En proie à des difficultés financières, juridiques ou économiques, l’entreprise peut prendre l’initiative de recourir aux services d’un professionnel, appelé « conciliateur », pour l’aider à surmonter cette épreuve.
Remplaçant le règlement à l’amiable, la conciliation est une procédure qui s’adresse aux entreprises déjà en difficultés ou qui sont en passe de l’être, à condition que ces difficultés ne soient pas irréversibles à court terme.
Elle comprend, également, les entreprises en cessation de paiement, si l’état de cessation s’est déclaré depuis une période inférieure à 45 jours.
Concrètement, la conciliation représente une alternative au redressement judiciaire pour toutes les entreprises qui rencontrent des difficultés de paiement, que ce soit à cause de l’incertitude de l’évolution des marchés, d’un contrat d’approvisionnement ou encore, d’un problème social.

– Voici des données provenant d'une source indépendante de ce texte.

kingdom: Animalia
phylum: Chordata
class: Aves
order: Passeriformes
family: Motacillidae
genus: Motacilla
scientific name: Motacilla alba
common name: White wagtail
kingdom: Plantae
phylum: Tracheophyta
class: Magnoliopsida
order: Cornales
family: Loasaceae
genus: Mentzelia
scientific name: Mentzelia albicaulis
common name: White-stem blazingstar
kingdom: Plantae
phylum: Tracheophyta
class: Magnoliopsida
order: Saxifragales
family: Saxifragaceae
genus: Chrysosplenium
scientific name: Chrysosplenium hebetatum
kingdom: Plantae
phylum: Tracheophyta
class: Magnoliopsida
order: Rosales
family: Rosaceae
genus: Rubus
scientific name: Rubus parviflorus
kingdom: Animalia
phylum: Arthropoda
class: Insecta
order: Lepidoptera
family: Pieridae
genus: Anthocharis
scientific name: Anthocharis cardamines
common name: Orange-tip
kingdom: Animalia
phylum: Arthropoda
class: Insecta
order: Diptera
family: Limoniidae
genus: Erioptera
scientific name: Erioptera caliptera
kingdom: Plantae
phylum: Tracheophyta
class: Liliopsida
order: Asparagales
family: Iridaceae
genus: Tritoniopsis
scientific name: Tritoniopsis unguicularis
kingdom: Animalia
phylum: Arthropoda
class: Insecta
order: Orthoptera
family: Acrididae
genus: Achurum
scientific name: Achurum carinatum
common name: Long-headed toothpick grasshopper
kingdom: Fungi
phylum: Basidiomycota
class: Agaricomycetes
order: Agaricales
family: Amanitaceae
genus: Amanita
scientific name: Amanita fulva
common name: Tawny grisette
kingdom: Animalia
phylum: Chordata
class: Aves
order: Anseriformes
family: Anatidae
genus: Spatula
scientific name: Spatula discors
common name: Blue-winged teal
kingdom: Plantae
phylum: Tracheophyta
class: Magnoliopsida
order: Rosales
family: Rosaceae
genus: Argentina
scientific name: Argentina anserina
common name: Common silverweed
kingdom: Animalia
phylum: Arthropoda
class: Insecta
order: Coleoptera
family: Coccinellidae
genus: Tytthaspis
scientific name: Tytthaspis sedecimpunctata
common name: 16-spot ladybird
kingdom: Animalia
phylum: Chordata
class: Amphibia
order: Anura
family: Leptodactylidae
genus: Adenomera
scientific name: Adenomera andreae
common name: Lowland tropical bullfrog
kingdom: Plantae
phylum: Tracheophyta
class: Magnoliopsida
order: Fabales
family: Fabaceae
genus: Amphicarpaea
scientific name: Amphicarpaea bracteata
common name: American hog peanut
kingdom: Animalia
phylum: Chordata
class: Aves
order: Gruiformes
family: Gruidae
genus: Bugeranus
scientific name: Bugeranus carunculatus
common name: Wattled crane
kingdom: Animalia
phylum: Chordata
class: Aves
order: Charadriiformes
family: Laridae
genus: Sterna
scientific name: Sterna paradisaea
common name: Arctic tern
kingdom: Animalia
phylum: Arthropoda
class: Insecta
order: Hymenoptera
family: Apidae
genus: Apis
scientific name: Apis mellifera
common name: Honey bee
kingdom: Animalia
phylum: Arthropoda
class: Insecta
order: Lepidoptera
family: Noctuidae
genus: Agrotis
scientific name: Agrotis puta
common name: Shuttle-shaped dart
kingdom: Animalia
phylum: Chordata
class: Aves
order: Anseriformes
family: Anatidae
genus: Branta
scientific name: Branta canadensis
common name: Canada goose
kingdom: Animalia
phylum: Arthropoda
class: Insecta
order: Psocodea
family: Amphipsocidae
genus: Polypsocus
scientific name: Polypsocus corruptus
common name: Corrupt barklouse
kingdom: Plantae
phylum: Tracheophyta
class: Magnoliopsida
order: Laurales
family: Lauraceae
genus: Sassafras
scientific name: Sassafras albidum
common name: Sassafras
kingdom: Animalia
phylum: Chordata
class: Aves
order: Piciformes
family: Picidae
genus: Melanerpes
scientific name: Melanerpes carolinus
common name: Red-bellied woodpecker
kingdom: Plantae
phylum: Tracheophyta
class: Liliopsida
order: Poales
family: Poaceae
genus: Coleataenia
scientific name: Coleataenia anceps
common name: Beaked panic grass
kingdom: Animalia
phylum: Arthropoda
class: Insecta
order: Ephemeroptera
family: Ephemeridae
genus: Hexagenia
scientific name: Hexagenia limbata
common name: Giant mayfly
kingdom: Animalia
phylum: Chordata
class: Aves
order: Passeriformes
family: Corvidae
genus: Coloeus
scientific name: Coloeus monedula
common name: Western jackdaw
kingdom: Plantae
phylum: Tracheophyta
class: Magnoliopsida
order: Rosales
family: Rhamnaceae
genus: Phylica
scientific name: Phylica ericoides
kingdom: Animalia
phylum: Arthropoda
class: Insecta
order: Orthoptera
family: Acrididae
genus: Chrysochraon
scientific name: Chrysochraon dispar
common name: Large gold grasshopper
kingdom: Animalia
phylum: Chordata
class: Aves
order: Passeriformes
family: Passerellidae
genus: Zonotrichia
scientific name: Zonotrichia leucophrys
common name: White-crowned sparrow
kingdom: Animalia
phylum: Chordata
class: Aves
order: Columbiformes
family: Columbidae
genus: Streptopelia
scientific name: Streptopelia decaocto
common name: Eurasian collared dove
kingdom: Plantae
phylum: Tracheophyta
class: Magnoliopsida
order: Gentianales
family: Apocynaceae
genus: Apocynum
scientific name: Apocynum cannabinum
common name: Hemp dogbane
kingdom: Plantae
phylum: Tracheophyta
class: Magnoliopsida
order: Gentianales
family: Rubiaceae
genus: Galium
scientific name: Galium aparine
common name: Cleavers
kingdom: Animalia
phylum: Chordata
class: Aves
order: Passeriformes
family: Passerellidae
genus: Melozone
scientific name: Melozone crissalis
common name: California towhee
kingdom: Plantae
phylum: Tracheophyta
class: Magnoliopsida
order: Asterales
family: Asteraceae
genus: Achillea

Par ailleurs, la conciliation a plusieurs avantages considérables et notamment :
Confidentielle, cette procédure ne fait pas l’objet de publicité. Seuls les créanciers concernés par les négociations sont informés des difficultés de l’entreprise.
La rapidité de la procédure de conciliation est, également, un avantage puisque la mission du conciliateur est limitée à une durée de 4 mois, avec une seule prorogation possible d’un mois.
Souple, la conciliation permet au chef d’entreprise de rester dans ses fonctions, tout en profitant de l’assistance du conciliateur pour trouver des solutions.